Por alguma razão, sempre que oiço os The Kills penso:
'Eis alguém que vai direito ao assunto.'
Imagine-se um cenário ventoso, necessariamente virado para o mar aberto, no que um promontório tem de mágico e contemplativo. De outro modo, ventoso, sim, mas não ao ponto de se tornar desagradável. As linhas da paisagem movem-se muito levemente, verdes que pendem sobre verdes e não voltam para trás, areias que captam sombras e as alongam no limite da perceção. Não os cabelos de um negro espelhado, firmados na eficácia da brilhantina. Pertencem a três homens. Vimo-los chegar. Ocupam três cadeiras de pedra insertas no solo, dispostos de frente uns para os outros. Uma mesa, também de pedra, no meio. Um deles, o mais novo ainda que não pareça, está de costas para o mar. Os outros, caso o pretendam, podem facilmente contemplar o horizonte anilado. Em momento algum falam, e quando olham (os olhos pestanejam longamente e de forma não natural) é difícil estabelecer um porquê a tais olhares. Dura uma tarde inteira. Quando se levantam e vão embora, é porque atingiram um nível de entendimento perfeito. Vão começar a fazer filmes juntos.

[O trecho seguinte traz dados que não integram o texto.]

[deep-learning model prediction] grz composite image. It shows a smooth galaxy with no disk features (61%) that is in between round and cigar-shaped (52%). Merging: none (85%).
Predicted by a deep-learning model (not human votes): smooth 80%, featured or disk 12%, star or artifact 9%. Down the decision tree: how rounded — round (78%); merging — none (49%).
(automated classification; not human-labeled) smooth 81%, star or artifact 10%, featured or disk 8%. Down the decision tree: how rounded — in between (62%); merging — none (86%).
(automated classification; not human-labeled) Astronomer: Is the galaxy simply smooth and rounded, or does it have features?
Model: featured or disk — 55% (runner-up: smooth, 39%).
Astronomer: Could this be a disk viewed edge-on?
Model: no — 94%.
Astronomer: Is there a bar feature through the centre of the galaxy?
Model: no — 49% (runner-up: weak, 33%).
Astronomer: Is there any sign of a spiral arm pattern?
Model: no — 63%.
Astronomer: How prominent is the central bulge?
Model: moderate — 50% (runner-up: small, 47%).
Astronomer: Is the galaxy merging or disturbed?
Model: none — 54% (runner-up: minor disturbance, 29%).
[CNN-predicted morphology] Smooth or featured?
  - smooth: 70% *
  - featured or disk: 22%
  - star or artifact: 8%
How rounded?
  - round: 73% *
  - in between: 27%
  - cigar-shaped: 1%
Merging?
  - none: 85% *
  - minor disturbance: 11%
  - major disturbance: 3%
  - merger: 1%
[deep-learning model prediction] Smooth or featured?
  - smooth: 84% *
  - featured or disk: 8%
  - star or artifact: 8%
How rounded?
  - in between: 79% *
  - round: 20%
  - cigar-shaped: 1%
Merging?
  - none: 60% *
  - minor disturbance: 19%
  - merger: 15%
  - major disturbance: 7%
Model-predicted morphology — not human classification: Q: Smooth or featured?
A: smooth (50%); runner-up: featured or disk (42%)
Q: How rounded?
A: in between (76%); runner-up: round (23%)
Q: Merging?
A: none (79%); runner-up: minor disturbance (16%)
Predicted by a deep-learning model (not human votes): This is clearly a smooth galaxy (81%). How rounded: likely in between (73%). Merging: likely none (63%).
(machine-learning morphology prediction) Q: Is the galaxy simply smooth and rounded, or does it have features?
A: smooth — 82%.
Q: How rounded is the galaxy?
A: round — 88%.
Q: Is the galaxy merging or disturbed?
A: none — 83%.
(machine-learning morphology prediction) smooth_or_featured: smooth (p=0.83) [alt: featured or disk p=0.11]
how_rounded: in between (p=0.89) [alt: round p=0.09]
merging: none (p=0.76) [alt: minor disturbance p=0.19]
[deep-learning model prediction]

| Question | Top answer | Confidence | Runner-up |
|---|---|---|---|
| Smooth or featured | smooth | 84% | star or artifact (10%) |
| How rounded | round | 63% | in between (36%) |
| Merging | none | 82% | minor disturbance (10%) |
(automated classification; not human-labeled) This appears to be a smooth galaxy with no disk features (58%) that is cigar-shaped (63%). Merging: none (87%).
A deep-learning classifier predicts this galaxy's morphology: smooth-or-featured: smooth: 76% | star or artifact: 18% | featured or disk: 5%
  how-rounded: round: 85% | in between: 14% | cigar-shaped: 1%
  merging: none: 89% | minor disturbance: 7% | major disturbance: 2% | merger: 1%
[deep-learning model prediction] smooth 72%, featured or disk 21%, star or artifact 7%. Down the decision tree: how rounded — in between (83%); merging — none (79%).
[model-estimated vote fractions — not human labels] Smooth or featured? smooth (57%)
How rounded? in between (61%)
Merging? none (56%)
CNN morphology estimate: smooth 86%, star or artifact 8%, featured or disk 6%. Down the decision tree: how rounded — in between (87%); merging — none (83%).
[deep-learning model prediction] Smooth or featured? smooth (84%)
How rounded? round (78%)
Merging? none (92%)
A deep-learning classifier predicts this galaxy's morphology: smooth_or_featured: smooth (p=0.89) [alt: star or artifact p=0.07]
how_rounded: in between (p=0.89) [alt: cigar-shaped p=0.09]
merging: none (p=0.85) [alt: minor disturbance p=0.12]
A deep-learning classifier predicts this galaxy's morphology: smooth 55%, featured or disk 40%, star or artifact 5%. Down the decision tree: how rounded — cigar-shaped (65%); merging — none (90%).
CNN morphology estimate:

Claro que não foi assim que aconteceu, mas permitamo-nos sonhar, em irreprovável estado de privilégio. Poucas vezes, se é que alguma vez, a reunião de indivíduos deu tanto ao cinema e nos tornou, por isso, tão devedores. Não esquecer: estado de privilégio.
Esses homens: Hiroshi Teshigahara, indistintamente cineasta; Kobo Abe, escritor e Toru Takemitsu, músico. Os três separados sucessivamente por três anos e provenientes de origens diversas. Teshigahara, o do meio, de boas famílias, filho de um dos mestres patronos da arte japonesa e fundador de uma escola mítica, a Sogetsu (verdadeiro império, para cuja gestão Hiroshi haveria de ser arrastado, abandonando por essa razão o cinema ainda nas proximidades do cume). Abe e Takemitsu, mais velho e mais novo respectivamente, partilharam pelo menos uma circunstância, ambos cresceram na Manchúria, então sob ocupação japonesa. Vindos de mundos notavelmente diferentes – alguém escreveu que os campos a perder de vista da Manchúria eram mais propícios ao surgir de homens livres, fora da rigidez da sociedade japonesa –, souberam ajustar até à perfeita coesão. Se não por essa por outra razão, se olhados como corpo, ideia recolhida de um texto cujo autor nos escapa, Abe seria a cabeça e Teshigahara, as pernas e os olhos. Acrescentamos que nesse caso Takemitsu, com os seus acordes perfurantes e repentinos, facilmente conectáveis a perturbações, inclinação para estados de espírito nervosos e outras inquietudes que degenerem em incómodo digestivo, seria o…estômago.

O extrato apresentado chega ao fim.